Japan to pump $10bn into LNG as move away from Mideast oil

World's top importer to fund processing, receiving and power facilities

A natural gas facility in Inner Mongolia, China: Demand for liquefied natural gas is surging in emerging markets, and Japan hopes to help provide the necessary infrastructure.   © Reuters

TOKYO -- Japan's public and private sectors plan to invest $10 billion to encourage broader use of liquefied natural gas around the world, Nikkei has learned, as mounting tensions in the Middle East underscore the dangers of relying on the region's oil.

Tokyo envisions funding such projects as processing plants, receiving terminals and power generation. Industry minister Isshu Sugawara will announce the plan at the annual LNG Producer-Consumer Conference here on Thursday.

The $10 billion will include public-sector financing from bodies including the Japan Bank for International Cooperation, as well as investment from the state-backed Japan Oil, Gas and Metals National Corp., along with trading houses and financial institutions. The government-owned Nippon Export and Investment Insurance will offer full coverage for LNG-related financing provided by foreign funds and other institutional investors.

Japan has imported LNG for five decades and remains the world's top buyer. Its companies have experience and expertise that will be valuable in markets such as China and Southeast Asia where economic growth is driving up LNG demand.

The fuel offers a way for energy importers to reduce their traditional reliance on crude oil from a handful of countries clustered in the Middle East, where U.S. sanctions on Iran and the recent drone attack on Saudi oil facilities have raised questions about the supply outlook. Resource-poor Japan sources nearly 90% of its crude from the region.

The risks with LNG supplies are spread out more widely. The Middle East accounts for 60% of global net exports of crude oil but just 20% of net LNG exports, data from the International Energy Agency shows. Other major sources include Russia, Australia and African nations, and the U.S. is becoming a player in the market as well.

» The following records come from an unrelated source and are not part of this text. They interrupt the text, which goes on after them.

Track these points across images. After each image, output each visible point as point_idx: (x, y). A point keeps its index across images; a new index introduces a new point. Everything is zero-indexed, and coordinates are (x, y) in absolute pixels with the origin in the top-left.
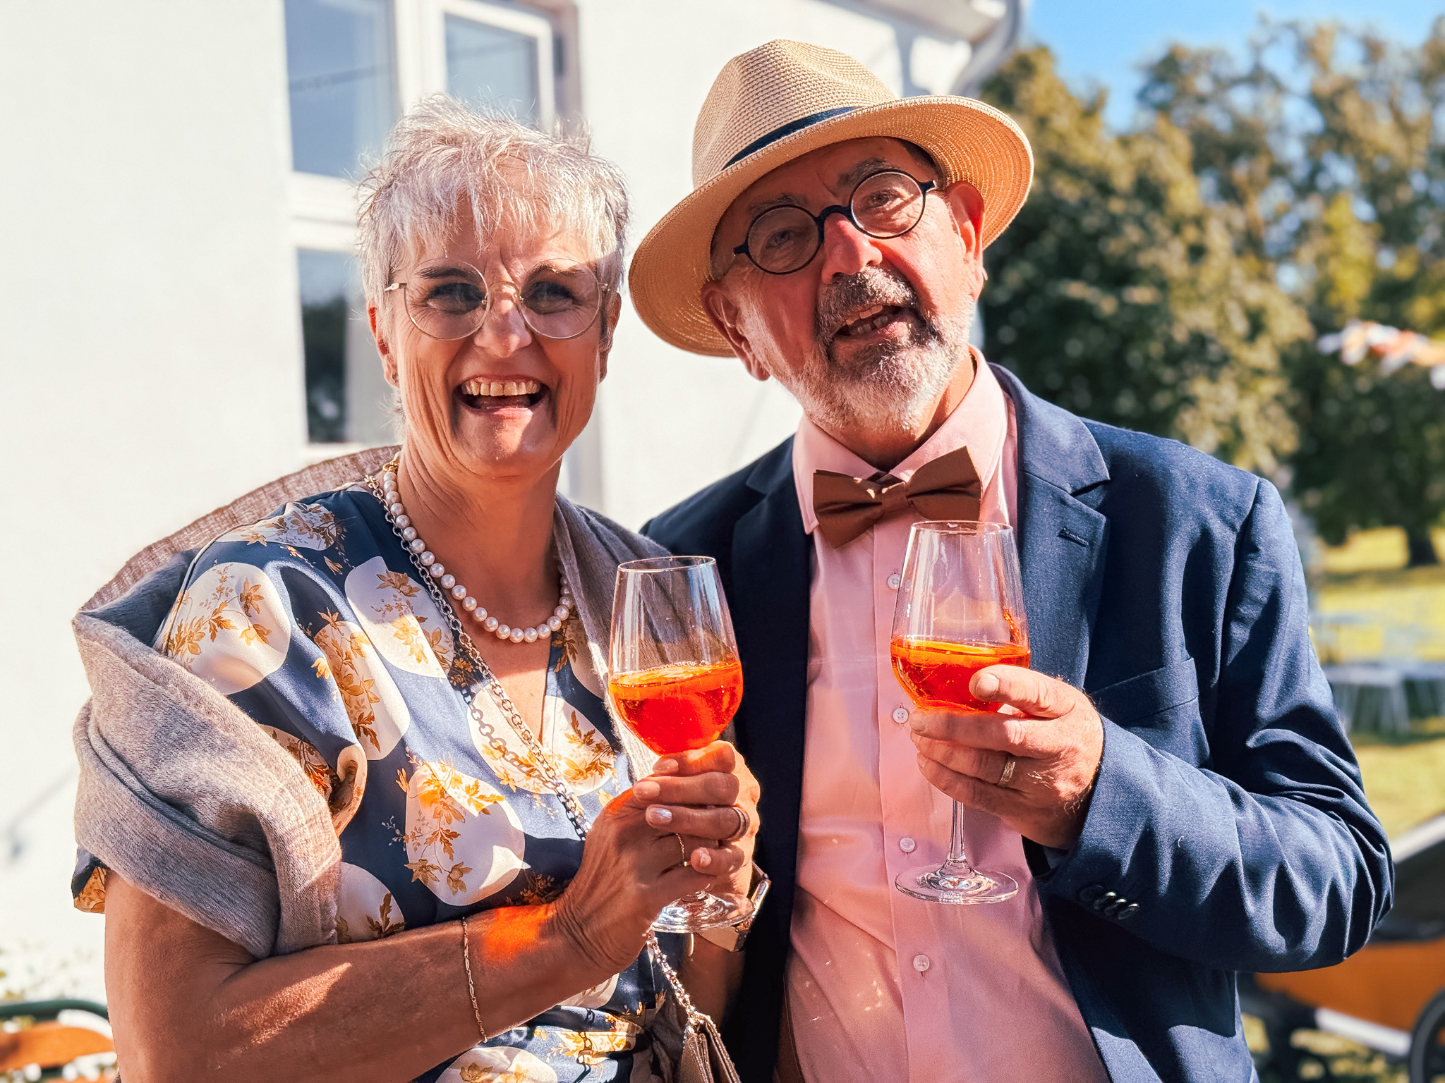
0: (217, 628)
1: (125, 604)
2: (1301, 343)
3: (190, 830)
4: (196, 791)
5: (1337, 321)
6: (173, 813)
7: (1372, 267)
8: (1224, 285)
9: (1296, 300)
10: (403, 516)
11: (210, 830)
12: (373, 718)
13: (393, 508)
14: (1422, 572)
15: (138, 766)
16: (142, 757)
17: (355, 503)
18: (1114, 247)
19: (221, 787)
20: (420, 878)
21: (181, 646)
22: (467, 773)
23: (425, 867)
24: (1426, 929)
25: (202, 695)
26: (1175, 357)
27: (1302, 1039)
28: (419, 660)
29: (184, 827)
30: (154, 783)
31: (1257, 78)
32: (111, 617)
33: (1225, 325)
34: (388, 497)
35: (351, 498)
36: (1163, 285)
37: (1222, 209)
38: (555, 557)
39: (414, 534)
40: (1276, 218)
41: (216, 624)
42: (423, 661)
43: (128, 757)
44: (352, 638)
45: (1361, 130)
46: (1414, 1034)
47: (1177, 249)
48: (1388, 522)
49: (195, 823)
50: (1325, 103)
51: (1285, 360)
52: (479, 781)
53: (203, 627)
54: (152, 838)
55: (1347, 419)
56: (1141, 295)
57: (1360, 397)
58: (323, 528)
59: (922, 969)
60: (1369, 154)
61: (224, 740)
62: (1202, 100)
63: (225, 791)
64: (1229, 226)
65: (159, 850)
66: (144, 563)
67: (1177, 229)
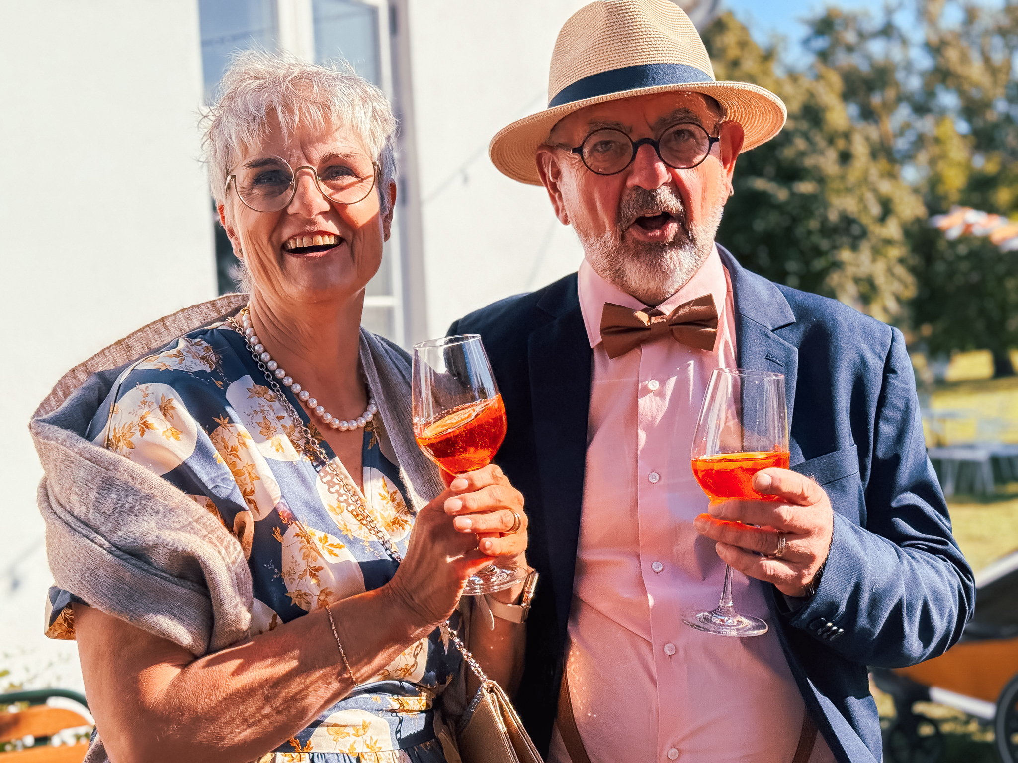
0: (145, 429)
1: (64, 412)
2: (918, 221)
3: (148, 572)
4: (151, 544)
5: (944, 205)
6: (134, 561)
7: (968, 166)
8: (865, 180)
9: (916, 191)
10: (260, 345)
11: (162, 570)
12: (253, 492)
13: (252, 340)
14: (1004, 381)
15: (103, 529)
16: (105, 523)
17: (224, 337)
18: (788, 153)
19: (168, 540)
20: (297, 602)
21: (118, 442)
22: (318, 529)
23: (300, 595)
24: (1006, 631)
25: (144, 477)
26: (829, 231)
27: (920, 708)
28: (278, 450)
29: (143, 570)
30: (116, 541)
31: (888, 31)
32: (58, 421)
33: (865, 208)
34: (247, 332)
35: (222, 334)
36: (821, 180)
37: (861, 125)
38: (362, 371)
39: (268, 357)
40: (901, 132)
41: (144, 427)
42: (280, 451)
43: (92, 523)
44: (239, 435)
45: (959, 69)
46: (998, 705)
47: (831, 155)
48: (980, 346)
49: (150, 567)
50: (935, 49)
51: (907, 233)
52: (327, 534)
53: (133, 429)
54: (120, 579)
55: (951, 274)
56: (805, 187)
57: (960, 258)
58: (206, 356)
59: (669, 653)
60: (966, 87)
61: (164, 506)
62: (850, 49)
63: (172, 542)
64: (867, 139)
65: (126, 587)
66: (71, 382)
67: (831, 141)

Japan will lay out plans at Thursday's event to train 500 experts in such areas as LNG receiving technology and drafting of environmental regulations, in anticipation of stronger demand for the fuel. Tokyo set a similar goal at the 2017 meeting and expects to achieve it soon, well before the end of its five-year time frame.

The government previously promised $10 billion in support at the 2017 conference. It met this target with four large-scale projects, including LNG Canada -- a joint venture of trading house Mitsubishi Corp., Royal Dutch Shell, Malaysia's Petronas, PetroChina and Korea Gas -- and Russian gas company Novatek's Arctic-2 project, partly funded by Mitsui & Co.